# Scrub Oak closed reed distress



## CMGC (Jan 6, 2013)

This is a closed reed predator call made from Scrub oak off of cove Mountain here in utah. I wondered what it would look like and i was pleasently supprized. $20.00 to your door.


----------



## CMGC (Jan 6, 2013)

I harvested it when we were out coyote huntin about a month ago.


----------



## HowlinRed (Feb 3, 2011)

CMGC, do you take money orders?


----------



## CMGC (Jan 6, 2013)

HowlinRed said:


> CMGC, do you take money orders?


You bet.


----------



## CMGC (Jan 6, 2013)

Thank you HowlinRed, Enjoy.


----------



## CMGC (Jan 6, 2013)

Call has been sold.


----------



## sneakygroundbuzzard (Nov 1, 2012)

scrub oak is some pretty looking wood aint it,and sure made it look real nice

do any of guys ever make and ugly call? lol

im thinking NOT


----------



## HowlinRed (Feb 3, 2011)

# [Data to examine]
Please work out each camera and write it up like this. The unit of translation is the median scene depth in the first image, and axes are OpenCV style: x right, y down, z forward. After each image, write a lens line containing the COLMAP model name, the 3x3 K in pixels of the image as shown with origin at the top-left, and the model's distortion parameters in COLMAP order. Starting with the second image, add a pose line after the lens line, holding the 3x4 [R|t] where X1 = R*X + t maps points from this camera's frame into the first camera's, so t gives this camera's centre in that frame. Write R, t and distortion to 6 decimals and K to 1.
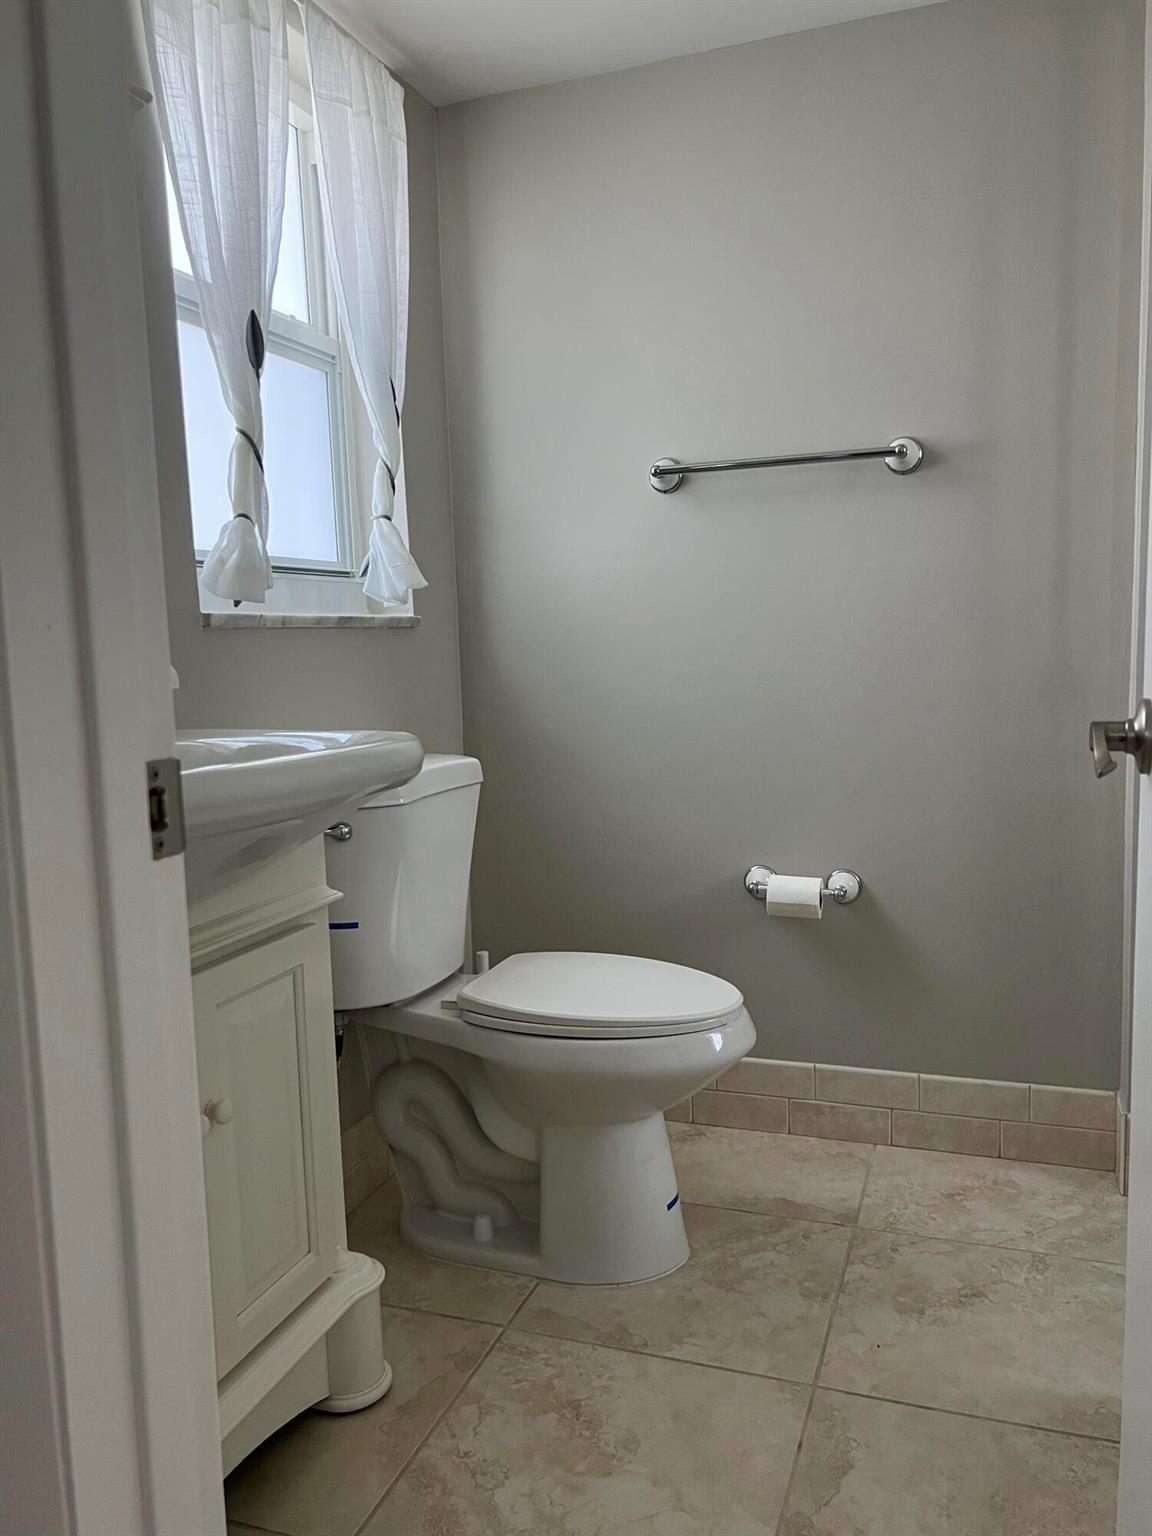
lens RADIAL K [[1162.3, 0, 576.0], [0, 1162.3, 768.0], [0, 0, 1]] dist [0.050366, -0.060612]
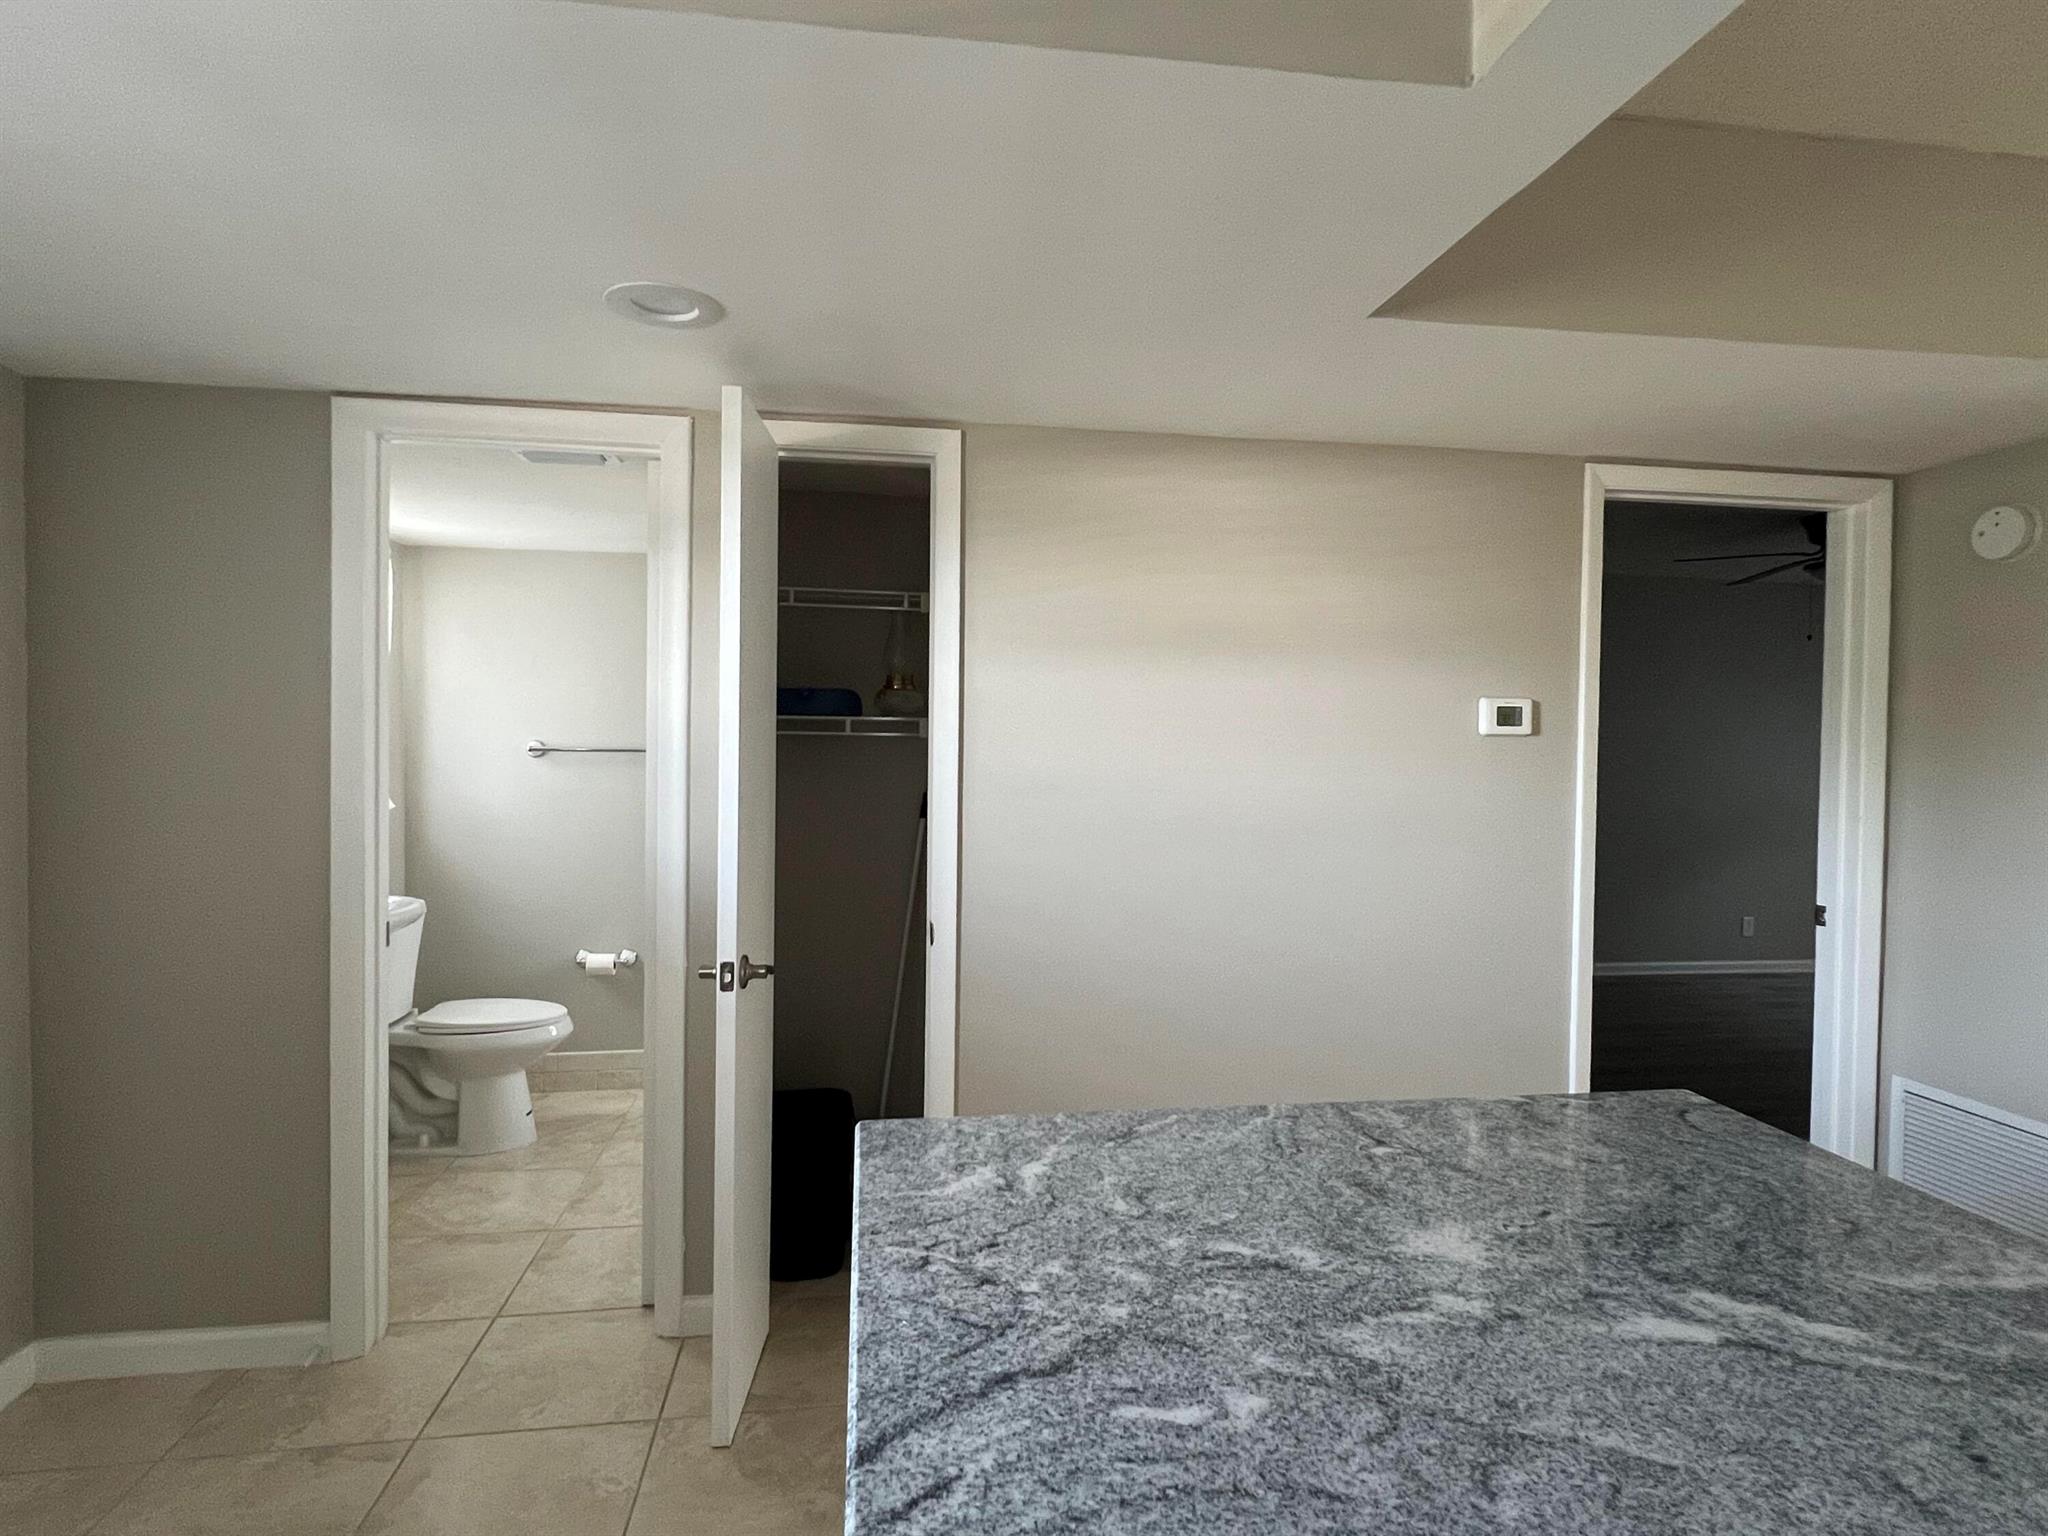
lens RADIAL K [[1089.0, 0, 1015.7], [0, 1089.0, 759.5], [0, 0, 1]] dist [0.003445, 0.001228]
pose [[0.881455, 0.033367, 0.471088, -0.086610], [0.012947, 0.995419, -0.094729, -0.059887], [-0.472091, 0.089598, 0.876985, -1.130932]]
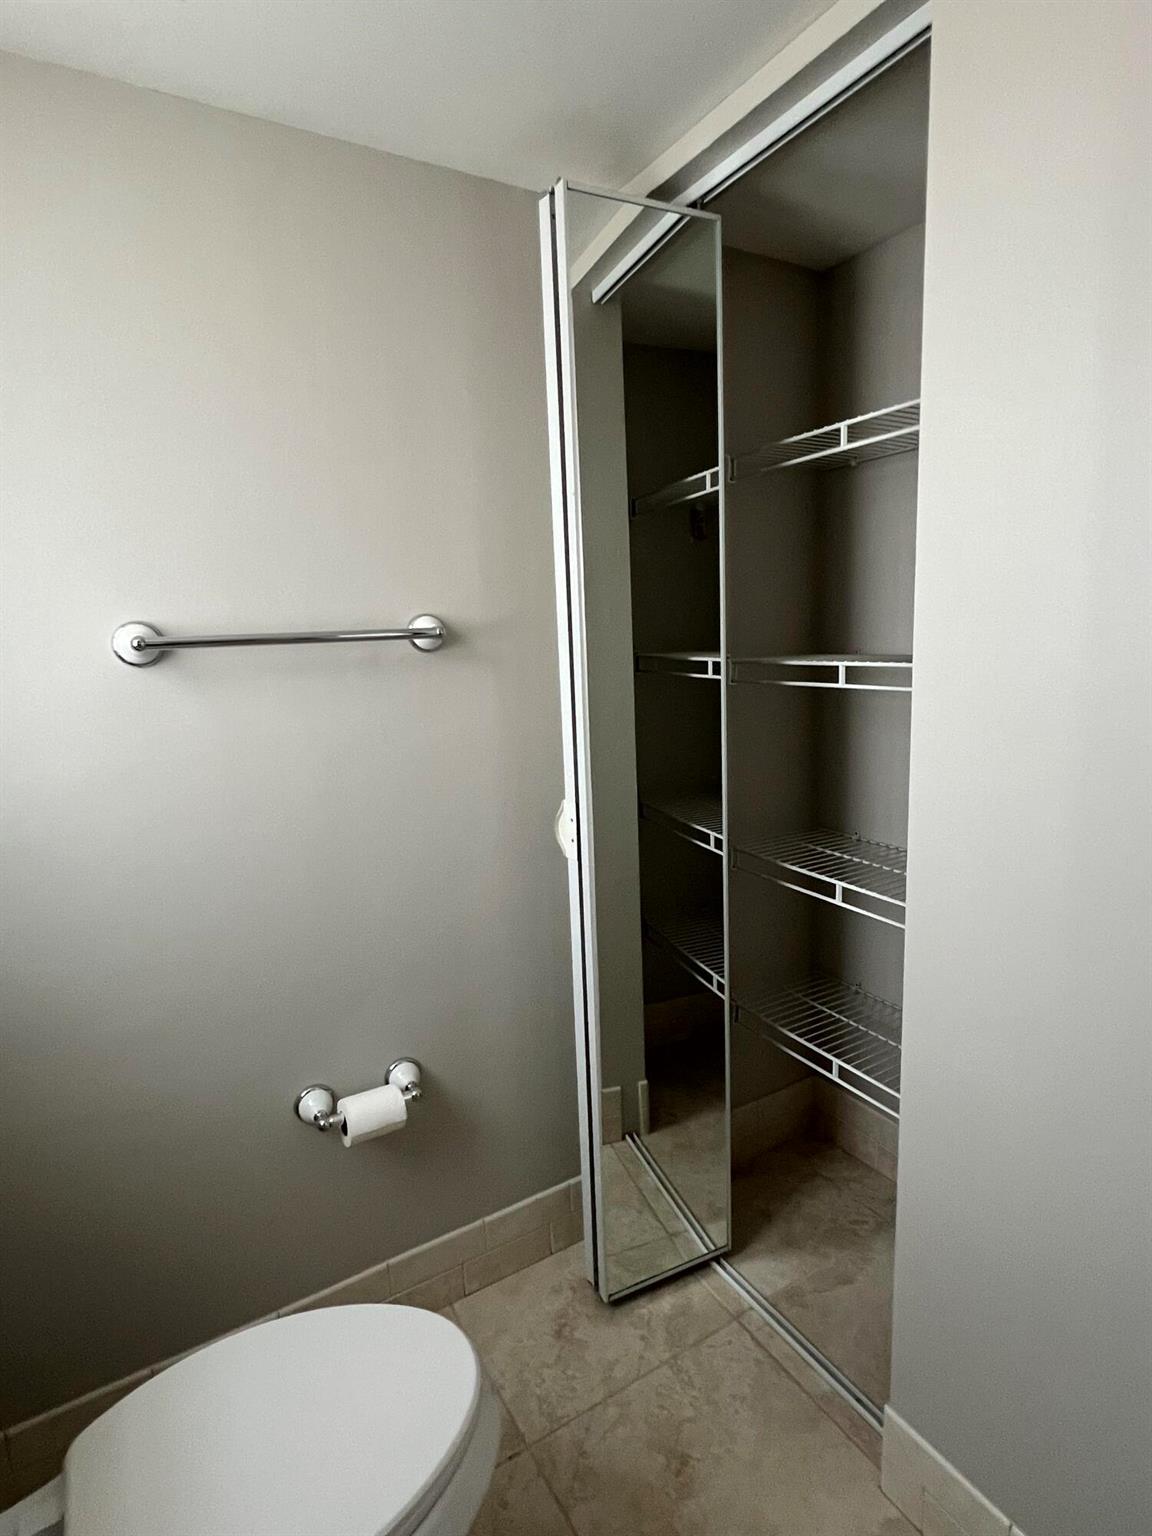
lens RADIAL K [[816.7, 0, 576.0], [0, 816.7, 768.0], [0, 0, 1]] dist [0.003445, 0.001228]
pose [[0.636670, -0.128012, 0.760437, -0.181823], [0.104295, 0.991359, 0.079565, -0.215485], [-0.764051, 0.028654, 0.644519, 0.519941]]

# [Required tasks]
1. According to the forum thread about the scrub oak predator call, where was the scrub oak for the call harvested?
2. Continue the forum thread about the scrub oak predator call, starting from the point where it ends.

# [Results for each task]
1. Off of Cove Mountain in Utah.

2.
It sure doesn't look like it.Lol


----------



## prairiewolf (Feb 19, 2012)

Ugly Calls:


----------



## HowlinRed (Feb 3, 2011)

I will say they don't look as good as that gem that I got from you today.lol But sometime sound matters most.Lol


----------



## Rick Howard (Feb 25, 2012)

Sound always matters most! Looks are the fun part though. Nice looking call Rick!


----------



## CMGC (Jan 6, 2013)

Thanks guys


----------



## bones44 (Jan 7, 2011)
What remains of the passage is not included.